Explore the material:
a) In the reader reviews of Our Nig, reproduce everything from "grundlecat | Nov" down to "very short pages.".
b) According to the reader reviews of Our Nig, who wrote the introduction to the 2002 Vintage edition?
c) List every year mentioned in the reader reviews of Our Nig.

Available from Project Gutenberg. ( )
  zeborah | Jun 5, 2013 |
Wilson's auto-biographical novel is perhaps not great literature, but does keep one's interest and reveals volumes about the society in which she lived. I'd recommend this to anyone interested in our nation's history. ( )
  grundlecat | Nov 12, 2010 |
Henry Louis Gates's introduction to my edition (2002, from Vintage) likes to trumpet the fact that Our Nig is the first known novel written by an African-American and published in America (the continents, not the country). I suspect, however, that if it was the seventh, we'd be much less interested in it. The characters, even Frado, the protagonist, are all thin caricatures (though most of them are good for a joke or two, which helps alleviate that). It does deal with some interesting notions (especially the blindness of white abolitionists in the North), but what Wilson chooses to focus on is often strangely arbitrary: we get the marital shenanigans of Frado's white relatives in excruciating detail, whereas Frado's own marriage happens in two very short pages.

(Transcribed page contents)
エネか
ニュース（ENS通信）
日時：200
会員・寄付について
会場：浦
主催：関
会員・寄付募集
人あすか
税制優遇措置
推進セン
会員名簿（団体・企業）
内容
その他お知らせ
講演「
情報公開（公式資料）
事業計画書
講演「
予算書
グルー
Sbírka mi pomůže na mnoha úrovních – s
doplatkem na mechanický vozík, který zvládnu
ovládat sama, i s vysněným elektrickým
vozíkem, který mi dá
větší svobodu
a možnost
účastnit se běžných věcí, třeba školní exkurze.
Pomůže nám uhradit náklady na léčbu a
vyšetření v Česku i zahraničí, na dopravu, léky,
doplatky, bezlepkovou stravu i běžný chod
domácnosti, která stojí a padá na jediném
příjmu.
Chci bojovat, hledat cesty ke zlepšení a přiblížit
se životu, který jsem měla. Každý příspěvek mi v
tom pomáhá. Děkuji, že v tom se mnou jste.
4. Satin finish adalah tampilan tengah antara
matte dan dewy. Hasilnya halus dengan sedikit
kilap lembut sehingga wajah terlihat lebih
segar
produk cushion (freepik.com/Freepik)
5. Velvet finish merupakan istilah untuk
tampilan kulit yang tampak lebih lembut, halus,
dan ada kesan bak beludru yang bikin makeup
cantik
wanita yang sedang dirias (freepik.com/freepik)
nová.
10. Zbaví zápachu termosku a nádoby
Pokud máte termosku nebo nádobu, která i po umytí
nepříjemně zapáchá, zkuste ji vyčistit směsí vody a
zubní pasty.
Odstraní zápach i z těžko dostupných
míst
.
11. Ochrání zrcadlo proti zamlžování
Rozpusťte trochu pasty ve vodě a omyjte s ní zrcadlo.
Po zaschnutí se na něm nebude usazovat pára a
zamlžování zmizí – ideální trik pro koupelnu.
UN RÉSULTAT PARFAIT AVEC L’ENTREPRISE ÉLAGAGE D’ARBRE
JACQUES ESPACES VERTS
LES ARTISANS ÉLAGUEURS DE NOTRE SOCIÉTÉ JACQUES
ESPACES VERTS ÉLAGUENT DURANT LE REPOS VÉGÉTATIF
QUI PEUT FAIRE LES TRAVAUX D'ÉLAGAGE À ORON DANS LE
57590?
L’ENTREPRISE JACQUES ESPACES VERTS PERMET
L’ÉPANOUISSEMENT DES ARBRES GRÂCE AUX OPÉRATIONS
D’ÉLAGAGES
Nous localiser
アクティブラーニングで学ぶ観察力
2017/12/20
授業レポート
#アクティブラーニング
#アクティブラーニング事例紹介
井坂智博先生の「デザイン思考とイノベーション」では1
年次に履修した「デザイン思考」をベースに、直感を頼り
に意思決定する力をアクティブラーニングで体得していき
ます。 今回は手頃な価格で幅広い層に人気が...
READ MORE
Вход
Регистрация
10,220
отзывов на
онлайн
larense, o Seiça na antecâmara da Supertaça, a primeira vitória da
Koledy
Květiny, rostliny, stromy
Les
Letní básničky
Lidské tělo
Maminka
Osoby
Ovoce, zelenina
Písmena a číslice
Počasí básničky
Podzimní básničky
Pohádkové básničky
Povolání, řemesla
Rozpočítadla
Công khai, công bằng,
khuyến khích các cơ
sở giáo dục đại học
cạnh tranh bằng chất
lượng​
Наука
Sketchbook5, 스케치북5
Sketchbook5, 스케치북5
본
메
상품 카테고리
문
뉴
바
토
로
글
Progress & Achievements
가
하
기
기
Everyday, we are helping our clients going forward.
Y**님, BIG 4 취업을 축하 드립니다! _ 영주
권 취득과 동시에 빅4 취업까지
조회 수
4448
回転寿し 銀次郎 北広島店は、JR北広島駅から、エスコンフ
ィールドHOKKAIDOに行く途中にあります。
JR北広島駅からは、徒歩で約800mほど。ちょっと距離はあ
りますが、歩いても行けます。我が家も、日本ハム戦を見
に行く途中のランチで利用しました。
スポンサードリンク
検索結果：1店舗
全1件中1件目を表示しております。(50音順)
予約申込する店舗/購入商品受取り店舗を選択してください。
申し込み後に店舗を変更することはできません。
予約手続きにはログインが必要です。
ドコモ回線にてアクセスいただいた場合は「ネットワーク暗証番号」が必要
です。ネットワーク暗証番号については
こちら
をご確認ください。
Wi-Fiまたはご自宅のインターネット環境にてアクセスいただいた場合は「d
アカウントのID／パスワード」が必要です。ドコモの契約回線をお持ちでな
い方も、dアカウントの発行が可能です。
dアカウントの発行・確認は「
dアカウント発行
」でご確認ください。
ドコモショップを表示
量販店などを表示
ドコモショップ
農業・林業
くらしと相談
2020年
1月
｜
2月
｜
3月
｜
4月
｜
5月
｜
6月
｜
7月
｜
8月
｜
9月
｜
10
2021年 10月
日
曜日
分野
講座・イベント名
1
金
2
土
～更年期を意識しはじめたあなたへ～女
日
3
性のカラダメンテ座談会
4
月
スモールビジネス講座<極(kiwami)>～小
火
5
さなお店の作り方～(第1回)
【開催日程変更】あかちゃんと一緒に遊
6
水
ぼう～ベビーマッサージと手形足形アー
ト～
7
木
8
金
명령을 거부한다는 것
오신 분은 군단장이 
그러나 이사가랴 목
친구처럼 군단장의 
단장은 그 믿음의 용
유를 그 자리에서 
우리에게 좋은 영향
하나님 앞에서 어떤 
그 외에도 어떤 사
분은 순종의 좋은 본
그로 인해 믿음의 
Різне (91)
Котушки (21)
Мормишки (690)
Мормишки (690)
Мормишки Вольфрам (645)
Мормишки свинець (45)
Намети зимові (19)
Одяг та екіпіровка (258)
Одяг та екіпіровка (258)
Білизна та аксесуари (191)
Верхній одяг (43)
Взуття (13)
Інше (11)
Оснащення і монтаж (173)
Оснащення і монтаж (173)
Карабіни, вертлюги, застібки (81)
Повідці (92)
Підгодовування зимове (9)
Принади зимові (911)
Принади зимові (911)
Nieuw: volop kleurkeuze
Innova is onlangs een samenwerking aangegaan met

Task answers:
a)
grundlecat | Nov 12, 2010 |
Henry Louis Gates's introduction to my edition (2002, from Vintage) likes to trumpet the fact that Our Nig is the first known novel written by an African-American and published in America (the continents, not the country). I suspect, however, that if it was the seventh, we'd be much less interested in it. The characters, even Frado, the protagonist, are all thin caricatures (though most of them are good for a joke or two, which helps alleviate that). It does deal with some interesting notions (especially the blindness of white abolitionists in the North), but what Wilson chooses to focus on is often strangely arbitrary: we get the marital shenanigans of Frado's white relatives in excruciating detail, whereas Frado's own marriage happens in two very short pages.

b) Henry Louis Gates

c) 2013, 2010, 2002